Summers of my childhood in barrio Tilod | Lifestyle.INQ

OCTOBER 27, 2022

The author reflecting on past island summers in Binurong Point, in his hometown, Baras, Catanduanes. —Ferdie Benavidez Ocol
The author reflecting on past island summers in Binurong Point, in his hometown, Baras, Catanduanes. —Ferdie Benavidez Ocol

When I think of summer, my thoughts inevitably turn to the island of my birth in Baras, Catanduanes.

 

Where I was born, I think of the high bright sun of barrio Tilod where the river ends and the sea begins.

 

Westward down from the barrio chapel, I see the school where my mother used to teach.
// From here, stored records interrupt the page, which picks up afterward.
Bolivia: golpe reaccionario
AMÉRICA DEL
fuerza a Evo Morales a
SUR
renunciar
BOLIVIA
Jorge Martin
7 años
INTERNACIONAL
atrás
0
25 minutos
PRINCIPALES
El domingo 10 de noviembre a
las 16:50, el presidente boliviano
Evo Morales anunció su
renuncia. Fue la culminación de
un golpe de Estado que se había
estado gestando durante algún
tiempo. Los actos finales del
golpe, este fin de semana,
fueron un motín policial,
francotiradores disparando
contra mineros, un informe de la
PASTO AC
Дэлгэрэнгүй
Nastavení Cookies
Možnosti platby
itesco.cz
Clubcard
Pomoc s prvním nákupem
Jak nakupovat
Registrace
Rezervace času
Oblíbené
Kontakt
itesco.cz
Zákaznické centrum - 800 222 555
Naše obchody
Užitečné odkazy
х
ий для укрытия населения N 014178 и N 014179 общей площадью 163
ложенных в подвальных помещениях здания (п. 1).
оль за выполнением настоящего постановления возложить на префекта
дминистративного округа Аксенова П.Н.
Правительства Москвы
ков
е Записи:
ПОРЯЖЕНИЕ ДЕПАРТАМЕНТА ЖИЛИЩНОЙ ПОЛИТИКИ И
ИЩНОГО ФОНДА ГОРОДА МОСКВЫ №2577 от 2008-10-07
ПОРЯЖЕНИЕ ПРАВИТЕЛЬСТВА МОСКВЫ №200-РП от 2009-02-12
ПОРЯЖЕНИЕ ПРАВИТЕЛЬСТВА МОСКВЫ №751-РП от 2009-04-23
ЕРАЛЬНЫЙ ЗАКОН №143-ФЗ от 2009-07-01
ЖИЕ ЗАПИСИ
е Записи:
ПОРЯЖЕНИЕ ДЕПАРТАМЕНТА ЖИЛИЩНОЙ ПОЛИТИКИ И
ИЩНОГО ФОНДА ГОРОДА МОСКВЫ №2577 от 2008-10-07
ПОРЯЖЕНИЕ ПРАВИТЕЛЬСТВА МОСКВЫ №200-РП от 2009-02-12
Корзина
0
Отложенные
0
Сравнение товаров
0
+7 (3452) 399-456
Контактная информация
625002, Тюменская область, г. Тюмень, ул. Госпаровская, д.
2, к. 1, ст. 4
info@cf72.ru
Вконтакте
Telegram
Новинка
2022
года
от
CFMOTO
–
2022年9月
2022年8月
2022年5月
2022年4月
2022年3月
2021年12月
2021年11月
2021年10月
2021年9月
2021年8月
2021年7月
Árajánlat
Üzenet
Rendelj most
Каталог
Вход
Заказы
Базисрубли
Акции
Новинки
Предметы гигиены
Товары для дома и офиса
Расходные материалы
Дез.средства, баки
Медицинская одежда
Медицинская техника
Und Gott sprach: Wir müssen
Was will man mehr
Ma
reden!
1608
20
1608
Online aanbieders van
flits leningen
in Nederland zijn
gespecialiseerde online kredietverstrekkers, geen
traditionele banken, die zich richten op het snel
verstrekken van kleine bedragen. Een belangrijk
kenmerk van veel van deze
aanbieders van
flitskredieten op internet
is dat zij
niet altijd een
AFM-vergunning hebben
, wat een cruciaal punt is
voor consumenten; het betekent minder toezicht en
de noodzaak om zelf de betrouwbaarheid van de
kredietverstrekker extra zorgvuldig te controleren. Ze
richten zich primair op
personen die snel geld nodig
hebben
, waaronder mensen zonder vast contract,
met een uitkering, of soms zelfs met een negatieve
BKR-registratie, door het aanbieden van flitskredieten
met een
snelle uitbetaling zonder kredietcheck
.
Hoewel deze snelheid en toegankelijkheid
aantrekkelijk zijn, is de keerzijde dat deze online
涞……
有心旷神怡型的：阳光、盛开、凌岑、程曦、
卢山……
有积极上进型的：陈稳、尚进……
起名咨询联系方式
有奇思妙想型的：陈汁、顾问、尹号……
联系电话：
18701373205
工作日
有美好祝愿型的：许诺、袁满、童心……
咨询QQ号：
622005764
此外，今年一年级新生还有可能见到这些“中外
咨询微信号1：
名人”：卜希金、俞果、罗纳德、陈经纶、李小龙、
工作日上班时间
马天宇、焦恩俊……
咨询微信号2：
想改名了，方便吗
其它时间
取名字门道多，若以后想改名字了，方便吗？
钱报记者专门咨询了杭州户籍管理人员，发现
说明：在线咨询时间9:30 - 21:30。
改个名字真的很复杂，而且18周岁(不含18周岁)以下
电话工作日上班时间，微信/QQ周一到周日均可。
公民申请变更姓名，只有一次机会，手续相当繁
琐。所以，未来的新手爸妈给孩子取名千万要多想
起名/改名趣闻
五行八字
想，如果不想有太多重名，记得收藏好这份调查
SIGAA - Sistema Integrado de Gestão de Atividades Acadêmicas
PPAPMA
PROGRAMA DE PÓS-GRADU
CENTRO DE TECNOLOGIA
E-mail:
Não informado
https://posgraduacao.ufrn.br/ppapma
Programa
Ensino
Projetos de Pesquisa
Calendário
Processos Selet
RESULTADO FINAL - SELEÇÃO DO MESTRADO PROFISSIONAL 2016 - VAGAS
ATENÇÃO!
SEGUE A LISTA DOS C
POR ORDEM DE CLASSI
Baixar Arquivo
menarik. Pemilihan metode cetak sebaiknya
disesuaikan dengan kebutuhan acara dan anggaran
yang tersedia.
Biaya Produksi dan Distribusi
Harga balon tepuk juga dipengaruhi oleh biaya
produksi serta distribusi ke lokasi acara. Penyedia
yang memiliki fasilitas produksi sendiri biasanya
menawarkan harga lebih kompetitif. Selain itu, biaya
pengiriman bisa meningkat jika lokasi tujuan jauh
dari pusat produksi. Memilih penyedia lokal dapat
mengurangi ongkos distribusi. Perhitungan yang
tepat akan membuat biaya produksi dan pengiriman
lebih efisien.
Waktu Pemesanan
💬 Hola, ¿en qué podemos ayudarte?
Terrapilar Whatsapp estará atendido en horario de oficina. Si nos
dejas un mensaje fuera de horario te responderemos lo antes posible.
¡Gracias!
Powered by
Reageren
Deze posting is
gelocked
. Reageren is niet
While my mother was busy with school chores, I was usually left in the care of a gentle old lady I called Lola Cayang and her daughter Tia Lily.

 

Growing up with them, I saw a second family I would seek out even as some of them would settle in Metro Manila. It was pure destiny that I found Tia Lily’s daughter on Facebook. Tia Lily has since moved on, and her daughter has settled in Canada.

 

So many memories of this barrio of my birth. Where the river begins is our mountain land we call Sogod, and that part with the clearest stream I ever saw in my life we call Minacahon.

 

That’s where we used to take a bath, catch fresh shrimps and cook them with coconut milk with fresh pako (ferns). In the summer we would pick farm produce (corn, camote and other root crops) including abaca hemp from local farmhands.

 

For giving them free use of the land, we divided farm produce two-way. We transported our share to the town proper by sea using a bamboo raft passing the shallow coastline.

 

Rite of passage

 

A grade school classmate lived in Barrio Moning and come fiesta time, he would invite me to his place where all you could see were abandoned nipa huts and endless rows of rice land.

 

In one such abandoned nipa hut, young townmates did some merrymaking, with some of them proudly showing off their newly “baptized” private parts in a triumphant show of their new state of manhood. One such fellow grew up to become a lieutenant and, in the early ’80s, I read in the papers that he died in an encounter with Mindoro insurgents.

 

That rite of passage was memorable in the summer after grade school.

 

First-year high school found us in this battered building near a store that rented out Liwayway and Bulaklak magazines, including local comics.

 

Come recess time, male classmates would check the bandage on their private parts in a secluded part of the school where they thought nobody was watching—until they heard girls giggling in another room.

 

No malice

 

Once healed, they’d go swimming naked in that river behind our school. In those days, nobody thought of swimming in birthday suits as obscene.

 

Hiking from the barrio to the town proper passing along the coastline, it was common to see men jumping into the sea au naturel and enjoying the seawater with no hint of malice from island passersby. The sight was as natural as treading on the rice paddies back to town.

 

Some summers were highlighted by endless nighttime dancing. The dancing hall near the sea had an improvised fence and everybody was free to join. They reminded me of scenes from popular Fellini films. One summer, two sons of my godfather showed their skills in the new dance craze called Limbo Rock.

 

Circus

 

For me, some summers were memorable when the circus came to town.

 

A huge tent was put up in a vacant lot near the town hall and the main attraction was a woman named Jazmine who could walk on a wire and dance on it as if she were on an ordinary dance floor. That feat had grade-school children like us imitating her skill and, soon enough, you saw ropes tied in the backyard with kids trying to cross a distance on a rope.

 

There was a male singing sensation in the circus and a fan from the capital town followed him. They would make out at the back, and later emerge unmindful of the kids who got to watch an extra live “circus” treat.

 

But circus bands come and go, and when they left, I saw the fan in tears as she was told he was not sure when he was coming back.

 

Then one night, one saw another kind of treat.

 

My first feature film starring Tessie Agana as the martyr child was shown in a big house in the western part of the poblacion.

 

For me, it was an event. The film distributor was a man called Compuesto. Later in high school, my love for films was manifested at the only theater in the province.

 

The theater is long gone and I could only look at that solitary tree near the town mall where I used to catch my ride back to the hometown after watching a “double” treat.